§ **WHAT YOU WILL DO**
Exactly as they appear below, repeat the lines from the one with "9: (512, 193, 3.32)" through the one with "35: (482, 295, 3.48)", and no others.

§ **Records excerpted from a collection**
>>>
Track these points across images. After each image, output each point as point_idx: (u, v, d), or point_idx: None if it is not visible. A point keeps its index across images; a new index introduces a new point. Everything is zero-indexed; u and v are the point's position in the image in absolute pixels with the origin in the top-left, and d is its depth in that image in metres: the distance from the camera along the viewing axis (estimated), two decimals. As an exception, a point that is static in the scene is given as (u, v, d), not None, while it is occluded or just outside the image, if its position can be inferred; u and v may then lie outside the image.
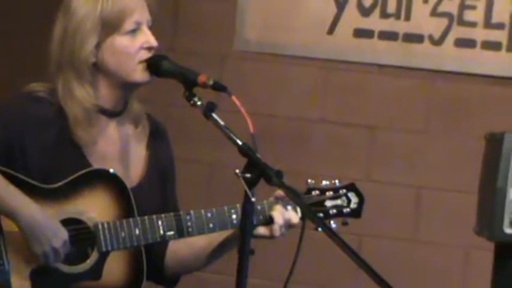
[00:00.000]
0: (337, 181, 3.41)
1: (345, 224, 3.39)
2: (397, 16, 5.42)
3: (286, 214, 3.29)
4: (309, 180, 3.39)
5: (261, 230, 3.28)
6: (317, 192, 3.39)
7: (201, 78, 3.04)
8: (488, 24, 5.36)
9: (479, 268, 4.41)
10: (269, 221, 3.30)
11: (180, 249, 3.47)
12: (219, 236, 3.42)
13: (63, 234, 3.15)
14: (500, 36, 5.34)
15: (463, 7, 5.37)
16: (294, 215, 3.28)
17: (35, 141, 3.24)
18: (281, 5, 5.51)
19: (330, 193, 3.40)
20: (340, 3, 5.44)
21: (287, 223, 3.29)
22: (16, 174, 3.15)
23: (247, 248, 2.81)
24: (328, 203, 3.40)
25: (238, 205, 3.18)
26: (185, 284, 3.45)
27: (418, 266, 5.19)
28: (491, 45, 5.37)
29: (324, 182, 3.41)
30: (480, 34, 5.38)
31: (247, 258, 2.80)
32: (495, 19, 5.35)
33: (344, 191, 3.41)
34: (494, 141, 4.11)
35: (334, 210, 3.39)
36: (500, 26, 5.34)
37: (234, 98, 2.94)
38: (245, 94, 3.09)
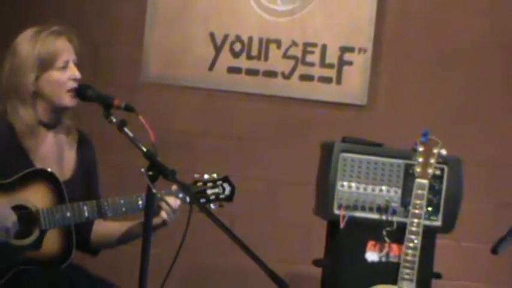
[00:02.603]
0: (215, 175, 3.49)
1: (221, 206, 3.48)
2: (258, 58, 5.55)
3: (174, 201, 3.35)
4: (195, 175, 3.47)
5: (156, 221, 3.25)
6: (200, 183, 3.46)
7: (116, 102, 3.12)
8: (322, 64, 5.52)
9: (318, 237, 4.48)
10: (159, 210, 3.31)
11: (100, 229, 3.51)
12: (128, 225, 3.47)
13: (13, 217, 3.17)
14: (331, 73, 5.51)
15: (305, 52, 5.52)
16: (172, 200, 3.34)
17: None
18: (175, 48, 5.55)
19: (210, 184, 3.47)
20: (218, 48, 5.53)
21: (175, 206, 3.33)
22: None
23: (150, 225, 2.88)
24: (209, 191, 3.45)
25: (143, 194, 3.19)
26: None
27: (276, 238, 5.25)
28: (325, 80, 5.52)
29: (206, 176, 3.49)
30: (317, 71, 5.52)
31: (150, 233, 2.86)
32: (327, 61, 5.51)
33: (220, 182, 3.48)
34: (327, 148, 4.35)
35: (213, 197, 3.46)
36: (331, 66, 5.51)
37: (140, 116, 3.00)
38: (148, 113, 3.08)
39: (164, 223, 3.34)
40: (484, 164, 5.22)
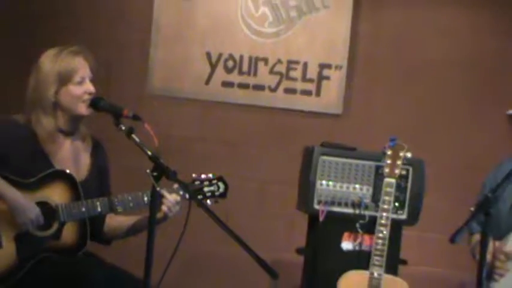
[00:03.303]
0: (211, 175, 3.46)
1: (216, 202, 3.45)
2: (248, 73, 5.55)
3: (175, 197, 3.33)
4: (193, 175, 3.45)
5: (158, 215, 3.23)
6: (198, 182, 3.44)
7: (125, 112, 3.10)
8: (304, 79, 5.53)
9: (300, 229, 4.47)
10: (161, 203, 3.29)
11: (112, 223, 3.51)
12: (135, 219, 3.47)
13: (36, 210, 3.19)
14: (311, 86, 5.52)
15: (288, 68, 5.53)
16: (174, 196, 3.33)
17: (16, 152, 3.25)
18: (175, 65, 5.54)
19: (206, 183, 3.45)
20: (213, 64, 5.53)
21: (174, 201, 3.32)
22: (4, 174, 3.18)
23: (154, 218, 2.87)
24: (206, 189, 3.43)
25: (148, 192, 3.17)
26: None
27: (264, 230, 5.22)
28: (306, 92, 5.53)
29: (203, 176, 3.46)
30: (299, 85, 5.54)
31: (154, 225, 2.85)
32: (308, 76, 5.52)
33: (215, 181, 3.46)
34: (308, 152, 4.34)
35: (209, 194, 3.43)
36: (311, 81, 5.52)
37: (146, 124, 2.99)
38: (153, 122, 3.07)
39: (165, 217, 3.32)
40: (444, 165, 5.22)
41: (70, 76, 3.31)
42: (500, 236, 3.46)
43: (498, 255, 3.38)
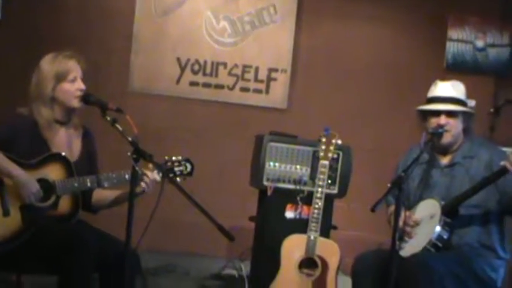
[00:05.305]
0: (180, 157, 3.38)
1: (184, 179, 3.35)
2: (210, 75, 5.53)
3: (151, 175, 3.26)
4: (166, 157, 3.37)
5: (137, 190, 3.15)
6: (169, 163, 3.35)
7: (110, 106, 3.07)
8: (256, 80, 5.53)
9: (252, 201, 4.40)
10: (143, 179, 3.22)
11: (99, 196, 3.45)
12: (118, 192, 3.40)
13: (37, 186, 3.14)
14: (262, 86, 5.54)
15: (243, 72, 5.52)
16: (156, 174, 3.27)
17: (21, 138, 3.20)
18: (152, 68, 5.48)
19: (176, 163, 3.36)
20: (182, 68, 5.49)
21: (153, 180, 3.26)
22: (11, 156, 3.13)
23: (133, 192, 2.86)
24: (176, 169, 3.34)
25: (129, 171, 3.10)
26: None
27: (223, 202, 5.10)
28: (257, 91, 5.54)
29: (173, 158, 3.37)
30: (252, 85, 5.54)
31: (133, 198, 2.83)
32: (259, 78, 5.53)
33: (184, 162, 3.37)
34: (259, 139, 4.31)
35: (179, 172, 3.35)
36: (262, 81, 5.53)
37: (127, 116, 2.96)
38: (133, 113, 3.02)
39: (143, 191, 3.26)
40: (367, 150, 5.24)
41: (65, 75, 3.27)
42: (410, 207, 3.49)
43: (408, 222, 3.40)
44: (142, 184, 3.26)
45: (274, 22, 5.54)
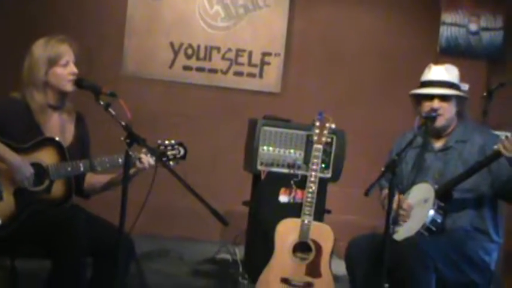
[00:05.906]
0: (173, 141, 3.36)
1: (177, 163, 3.34)
2: (204, 59, 5.54)
3: (146, 158, 3.26)
4: (159, 141, 3.35)
5: (131, 171, 3.14)
6: (163, 147, 3.34)
7: (103, 90, 3.05)
8: (249, 64, 5.54)
9: (246, 186, 4.42)
10: (138, 162, 3.23)
11: (91, 180, 3.45)
12: (110, 177, 3.40)
13: (31, 170, 3.15)
14: (255, 70, 5.56)
15: (237, 56, 5.54)
16: (150, 158, 3.26)
17: (14, 122, 3.19)
18: (145, 52, 5.50)
19: (169, 147, 3.35)
20: (175, 52, 5.51)
21: (148, 163, 3.25)
22: (4, 140, 3.12)
23: (127, 175, 2.84)
24: (169, 153, 3.34)
25: (122, 155, 3.08)
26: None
27: (217, 186, 5.14)
28: (251, 75, 5.56)
29: (166, 142, 3.35)
30: (246, 69, 5.56)
31: (127, 181, 2.81)
32: (253, 62, 5.56)
33: (177, 146, 3.36)
34: (252, 123, 4.34)
35: (172, 156, 3.34)
36: (255, 66, 5.55)
37: (120, 100, 2.95)
38: (126, 97, 2.99)
39: (135, 174, 3.24)
40: (361, 134, 5.23)
41: (57, 60, 3.25)
42: (404, 190, 3.48)
43: (401, 206, 3.40)
44: (139, 164, 3.25)
45: (268, 6, 5.56)
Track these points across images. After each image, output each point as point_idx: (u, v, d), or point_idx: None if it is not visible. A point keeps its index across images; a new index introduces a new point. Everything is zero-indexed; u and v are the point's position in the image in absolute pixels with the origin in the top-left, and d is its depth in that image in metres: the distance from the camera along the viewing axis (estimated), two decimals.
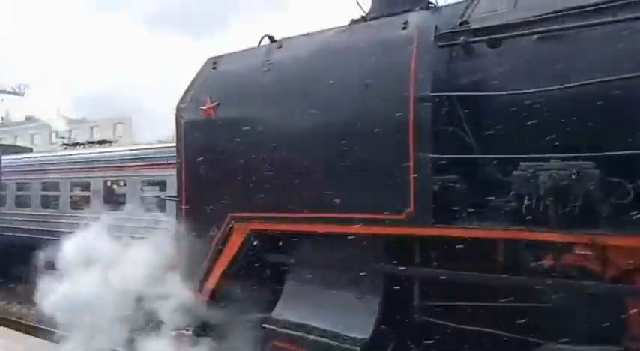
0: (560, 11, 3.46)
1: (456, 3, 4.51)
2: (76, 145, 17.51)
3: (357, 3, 4.99)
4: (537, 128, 3.46)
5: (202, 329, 5.09)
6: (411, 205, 3.55)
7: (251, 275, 4.67)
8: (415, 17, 3.74)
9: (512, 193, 3.32)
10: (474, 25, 3.89)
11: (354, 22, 4.91)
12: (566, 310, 3.37)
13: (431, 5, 4.50)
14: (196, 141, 4.93)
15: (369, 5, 4.89)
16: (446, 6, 4.52)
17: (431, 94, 3.49)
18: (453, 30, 3.91)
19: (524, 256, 3.46)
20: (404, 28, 3.71)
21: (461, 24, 3.98)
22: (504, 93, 3.48)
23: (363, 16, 4.98)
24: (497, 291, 3.50)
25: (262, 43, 5.05)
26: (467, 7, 4.16)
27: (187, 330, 5.46)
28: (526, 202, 3.21)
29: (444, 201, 3.59)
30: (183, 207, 5.05)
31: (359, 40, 4.01)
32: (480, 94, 3.60)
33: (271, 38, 5.06)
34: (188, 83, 5.14)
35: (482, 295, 3.48)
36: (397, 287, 3.81)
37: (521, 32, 3.52)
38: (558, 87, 3.22)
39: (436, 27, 3.90)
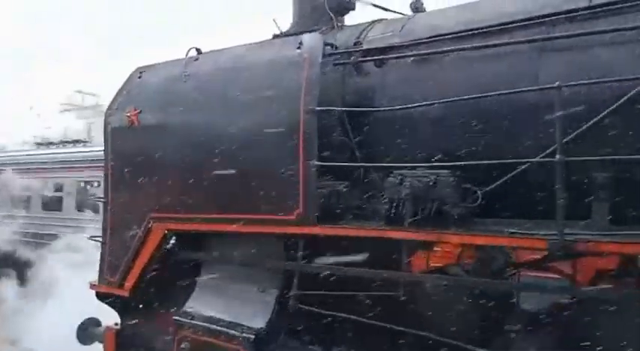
0: (429, 37, 3.93)
1: (359, 24, 4.98)
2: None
3: (274, 21, 5.43)
4: (410, 140, 3.93)
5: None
6: (300, 206, 3.96)
7: (169, 272, 5.03)
8: (309, 38, 4.17)
9: (384, 197, 3.77)
10: (365, 46, 4.35)
11: (275, 36, 5.35)
12: (436, 303, 3.81)
13: (338, 26, 4.97)
14: (121, 146, 5.26)
15: None
16: (351, 26, 4.98)
17: (317, 108, 3.91)
18: (345, 50, 4.37)
19: None
20: (298, 48, 4.13)
21: (355, 44, 4.43)
22: (374, 109, 3.95)
23: (281, 33, 5.43)
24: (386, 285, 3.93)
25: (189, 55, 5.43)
26: (364, 29, 4.63)
27: (116, 324, 5.78)
28: (393, 205, 3.66)
29: (331, 203, 4.03)
30: (109, 207, 5.37)
31: (263, 56, 4.42)
32: (357, 110, 4.04)
33: (198, 50, 5.44)
34: (117, 91, 5.48)
35: (363, 288, 3.91)
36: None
37: (397, 54, 3.99)
38: (417, 105, 3.68)
39: (332, 46, 4.37)
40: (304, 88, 3.97)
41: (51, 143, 15.94)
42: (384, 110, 3.88)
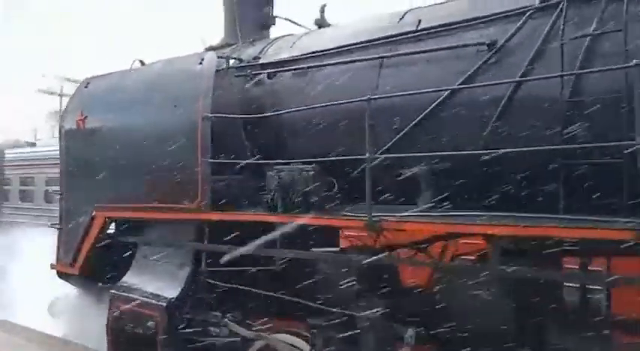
0: (306, 54, 4.70)
1: (267, 39, 5.75)
2: None
3: (200, 38, 6.23)
4: (288, 140, 4.71)
5: None
6: (199, 196, 4.77)
7: (111, 253, 5.89)
8: (209, 55, 4.96)
9: (266, 188, 4.56)
10: (262, 60, 5.13)
11: (207, 49, 6.14)
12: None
13: (249, 41, 5.74)
14: (72, 146, 6.12)
15: None
16: (262, 41, 5.75)
17: (210, 115, 4.70)
18: (245, 64, 5.15)
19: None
20: (200, 63, 4.92)
21: (254, 58, 5.21)
22: (249, 116, 4.73)
23: (210, 47, 6.22)
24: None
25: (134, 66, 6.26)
26: (267, 44, 5.40)
27: None
28: (270, 195, 4.44)
29: (229, 194, 4.83)
30: (64, 199, 6.25)
31: (176, 70, 5.22)
32: (240, 117, 4.84)
33: (142, 62, 6.27)
34: (69, 98, 6.35)
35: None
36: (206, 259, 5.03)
37: (277, 69, 4.77)
38: (293, 109, 4.46)
39: (238, 60, 5.16)
40: (201, 98, 4.77)
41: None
42: (250, 117, 4.70)
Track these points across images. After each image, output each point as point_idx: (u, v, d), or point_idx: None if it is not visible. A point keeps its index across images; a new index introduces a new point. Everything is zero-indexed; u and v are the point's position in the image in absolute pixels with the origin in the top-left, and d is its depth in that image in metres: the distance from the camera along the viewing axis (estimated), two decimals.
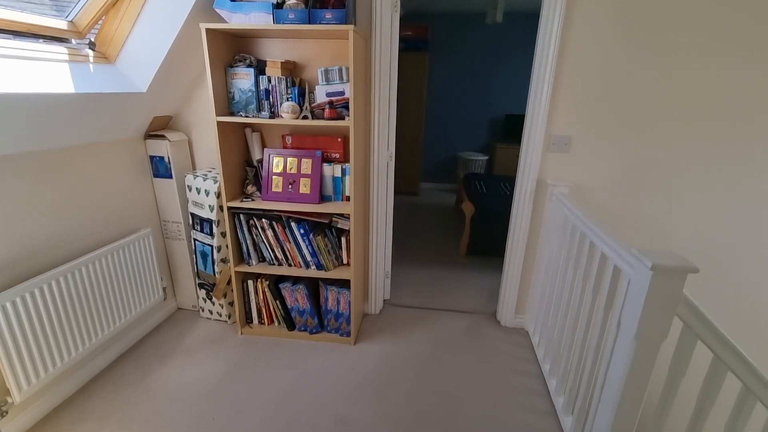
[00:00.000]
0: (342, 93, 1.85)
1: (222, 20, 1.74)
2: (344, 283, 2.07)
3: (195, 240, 2.13)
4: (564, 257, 1.79)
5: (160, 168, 2.05)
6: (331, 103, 1.81)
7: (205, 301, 2.24)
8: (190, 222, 2.11)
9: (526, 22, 4.86)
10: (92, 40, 1.67)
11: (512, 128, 5.18)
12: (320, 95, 1.86)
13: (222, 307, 2.22)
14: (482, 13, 4.89)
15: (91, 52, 1.66)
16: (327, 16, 1.60)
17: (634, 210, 2.03)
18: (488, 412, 1.71)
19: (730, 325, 2.16)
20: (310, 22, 1.62)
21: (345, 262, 2.07)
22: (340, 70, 1.82)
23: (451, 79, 5.25)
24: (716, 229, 2.02)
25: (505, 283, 2.29)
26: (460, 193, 4.29)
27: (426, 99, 4.87)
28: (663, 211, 2.02)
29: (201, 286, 2.20)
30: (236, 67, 1.81)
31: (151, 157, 2.05)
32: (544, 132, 1.95)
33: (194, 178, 2.01)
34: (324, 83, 1.85)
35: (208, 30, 1.64)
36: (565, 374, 1.69)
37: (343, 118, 1.81)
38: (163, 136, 2.00)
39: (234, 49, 1.89)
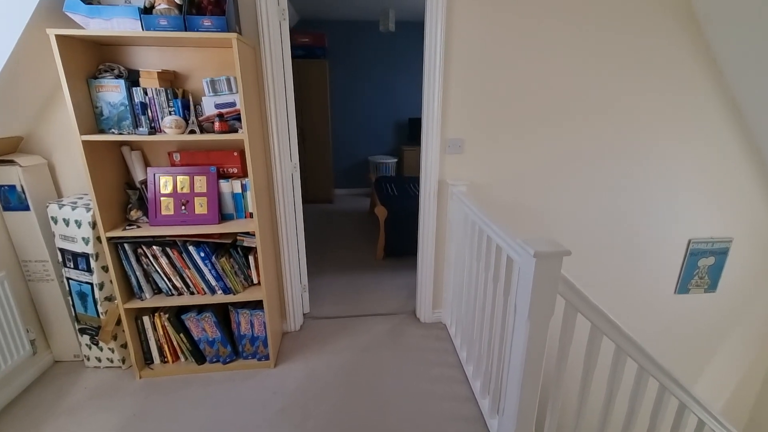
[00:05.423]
0: (233, 104, 1.74)
1: (77, 25, 1.51)
2: (257, 304, 1.95)
3: (69, 279, 1.82)
4: (468, 251, 1.91)
5: (11, 199, 1.71)
6: (221, 115, 1.69)
7: (90, 348, 1.93)
8: (60, 259, 1.80)
9: (418, 31, 5.14)
10: None
11: (416, 131, 5.42)
12: (208, 107, 1.73)
13: (113, 351, 1.93)
14: (376, 22, 5.04)
15: None
16: (206, 24, 1.49)
17: (521, 202, 2.26)
18: (414, 408, 1.75)
19: (605, 297, 2.53)
20: (186, 30, 1.49)
21: (255, 281, 1.95)
22: (228, 80, 1.71)
23: (353, 85, 5.33)
24: (589, 214, 2.35)
25: (421, 281, 2.38)
26: (373, 197, 4.36)
27: (330, 106, 4.86)
28: (544, 200, 2.28)
29: (83, 331, 1.89)
30: (102, 78, 1.59)
31: None
32: (439, 136, 2.07)
33: (60, 208, 1.72)
34: (211, 94, 1.72)
35: (59, 37, 1.41)
36: (480, 359, 1.81)
37: (236, 131, 1.70)
38: (12, 161, 1.68)
39: (97, 58, 1.66)
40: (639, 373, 1.42)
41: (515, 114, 2.10)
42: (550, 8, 1.95)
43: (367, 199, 5.46)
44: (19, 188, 1.70)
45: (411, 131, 5.47)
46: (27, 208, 1.73)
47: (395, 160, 5.52)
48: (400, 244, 3.40)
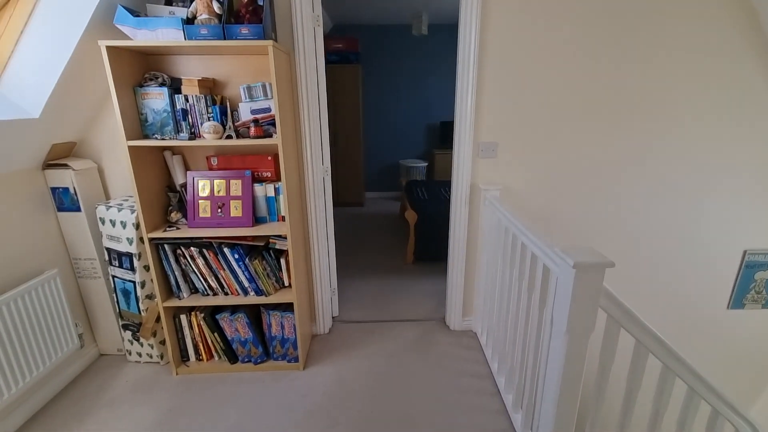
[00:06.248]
0: (268, 110, 1.78)
1: (126, 37, 1.60)
2: (287, 306, 1.98)
3: (114, 277, 1.92)
4: (501, 258, 1.86)
5: (64, 200, 1.83)
6: (256, 120, 1.73)
7: (132, 343, 2.02)
8: (107, 257, 1.90)
9: (451, 33, 5.09)
10: None
11: (448, 135, 5.36)
12: (244, 113, 1.78)
13: (152, 347, 2.01)
14: (409, 26, 5.03)
15: None
16: (243, 32, 1.53)
17: (557, 208, 2.17)
18: (443, 419, 1.71)
19: (648, 310, 2.37)
20: (225, 38, 1.54)
21: (287, 284, 1.98)
22: (264, 86, 1.75)
23: (386, 89, 5.34)
24: (632, 222, 2.22)
25: (451, 287, 2.33)
26: (403, 200, 4.34)
27: (362, 110, 4.90)
28: (583, 207, 2.17)
29: (125, 327, 1.99)
30: (147, 86, 1.67)
31: (53, 189, 1.82)
32: (472, 139, 2.02)
33: (107, 210, 1.82)
34: (248, 100, 1.77)
35: (109, 48, 1.50)
36: (512, 372, 1.74)
37: (270, 136, 1.74)
38: (65, 165, 1.79)
39: (143, 67, 1.75)
40: (689, 395, 1.32)
41: (552, 117, 2.02)
42: (590, 6, 1.86)
43: (397, 202, 5.45)
44: (71, 190, 1.81)
45: (442, 135, 5.42)
46: (78, 209, 1.85)
47: (426, 164, 5.48)
48: (430, 248, 3.35)
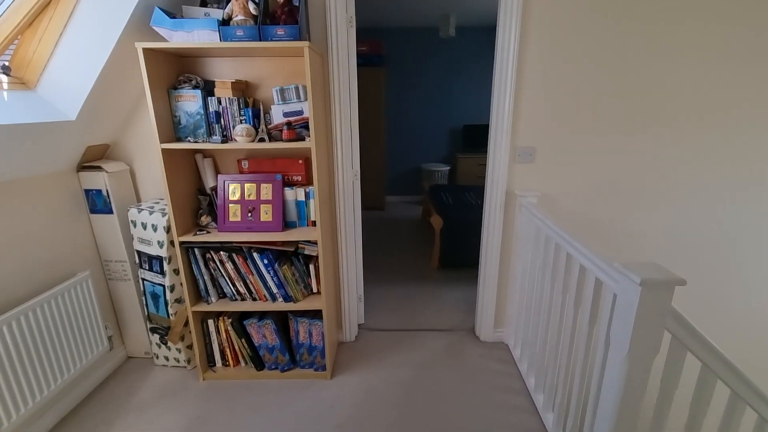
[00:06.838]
<<<
§ **RESULT**
9: (512, 193, 3.32)
10: (474, 25, 3.89)
11: (354, 22, 4.91)
12: (566, 310, 3.37)
13: (431, 5, 4.50)
14: (196, 141, 4.93)
15: (369, 5, 4.89)
16: (446, 6, 4.52)
17: (431, 94, 3.49)
18: (453, 30, 3.91)
19: (524, 256, 3.46)
20: (404, 28, 3.71)
21: (461, 24, 3.98)
22: (504, 93, 3.48)
23: (363, 16, 4.98)
24: (497, 291, 3.50)
25: (262, 43, 5.05)
26: (467, 7, 4.16)
27: (187, 330, 5.46)
28: (526, 202, 3.21)
29: (444, 201, 3.59)
30: (183, 207, 5.05)
31: (359, 40, 4.01)
32: (480, 94, 3.60)
33: (271, 38, 5.06)
34: (188, 83, 5.14)
35: (482, 295, 3.48)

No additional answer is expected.